Tuesday, October 9, 2012

Year 2, Day 281: Psalm 144

Psalm 144

Here we have another psalm of David.  This one opens with imagery with which those of us New Testament minded folks may not be comfortable.  It is God who trains David’s hands for war.  It is God who trained his fingers for battle.

Wow.  I’m not going to kid you.  There was something inside of me that really was repulsed by that thought.  Could God really want me to go out and do battle?  Could God really want these fingers to do battle?

Then I thought of this a little differently.  Has God not begun to train this tongue for spiritual battle?  When I open my mouth to speak the name of Jesus, and I not waging war with the world?  Is there any difference between my tongue and my hands?  Can not the same God who trains my tongue to do battle train my hands?  Are we not to rise up and go and do what God desires of us?

After all, it is He who is our shield.  It is He who provides.  It is He who delivers us.  It is He who is our fortress.  It is He who gives the order to subdue.  He is righteous.  When I use my hands or my tongue to wage my own battle, I am guilty.  But when I use my tongue or my hands at His beckon, it is righteousness! 

Ironically, as I wrote that last line I watched my fingers steak across the keys.  Are not my fingers instruments of war as I type these very words?  Talk about a 2 Corinthians 10:4 moment right there!  I love it when I start out feeling like the Old and the New Testaments are at odds and then through the Word I see how the Old and the New Testament are in agreement.  That’s God at work there!

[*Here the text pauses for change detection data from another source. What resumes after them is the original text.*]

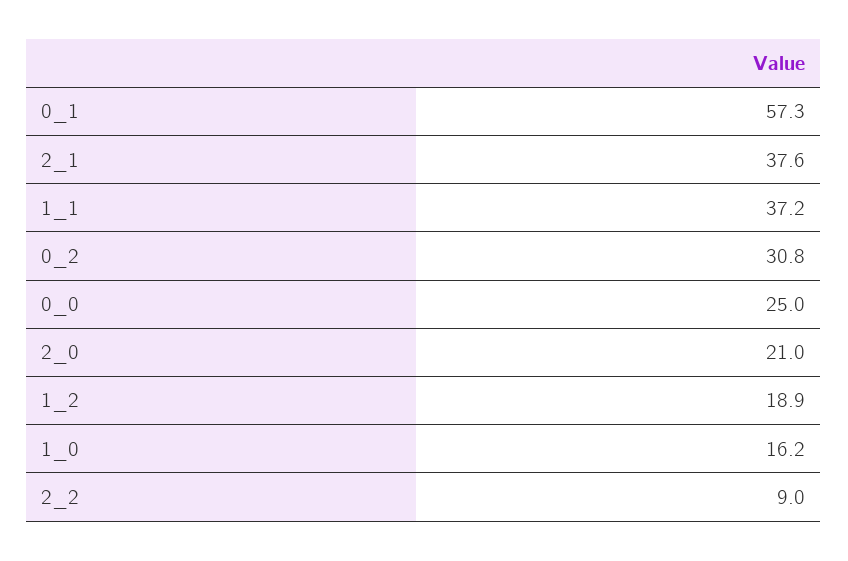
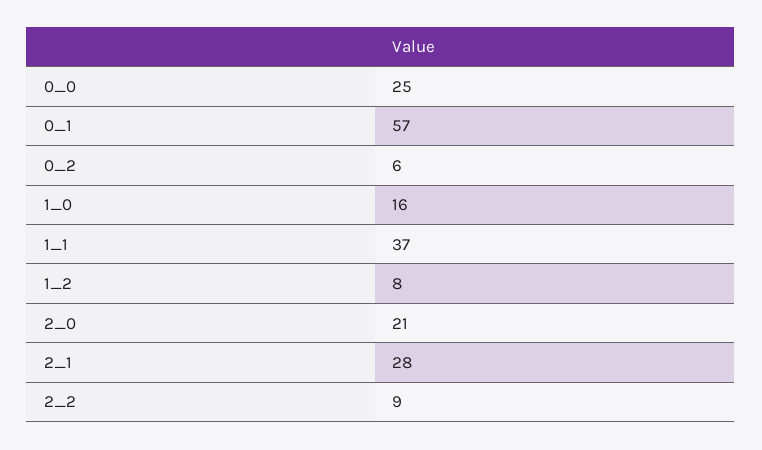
  {
    "0_1": 57.3,
-   "2_1": 37.6,
+   "2_1": 28,
    "1_1": 37.2,
-   "0_2": 30.8,
+   "0_2": 6,
    "0_0": 25,
    "2_0": 21,
-   "1_2": 18.9,
+   "1_2": 8,
    "1_0": 16.2,
    "2_2": 9
  }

And speaking of 2 Corinthians 10:4 – any hard-rockers out there will appreciate an pair of old Christian Rock songs by a group named Deliverance: Supplication & Weapons of Our Warfare.

In a way, that leads me right into verses 3-4.  What is man that He is mindful of him?  What am I that God should care whether I understand His Word, His plan, or His salvation?  Yet, God does care.  He doesn’t have to.  He doesn’t need to.  But He still does!  We are like a breath passing before His existence, but it is a fragrant and pleasing breath to Him.  We are like a shadow in His sight, but it is a shadow He gazes into and out of which He pulls life out.

This naturally leads me into verses 9-11.  Who can come through those thoughts and not want to give God praise?  Who can be faced with their finitude, come to an understanding of God’s grace, and not want to sing praises to God?  But seriously.  When we sit back and think about all that God has done for us and how much none of us deserve it – can there be any response other than How Great Is Our God?

Then I turn to the final words of this psalm.  I hear the hope in David’s words.  He genuinely believes God will bless his people.  David genuinely believes that God will look favorably upon those who are loyal to His ways.  And David’s faith is well founded.  God does desire to lavish blessing upon us if we but turn to Him and be in relationship with Him.

However, do we not also know the truth?  How many generations did it take for the Hebrew people to fall away?  Did not the fall itself begin with David’s own sons?  David’s hope in God is not unfounded.  Humanity’s ability to genuinely come to God and be in relationship with God is what is in question.

However, that point doesn’t change any of the truth in David’s closing words.  Regardless of our loyalty to God, He is loyal to us.  Regardless of our sin, He is rich in blessing.  He certainly gives us far more than we deserve.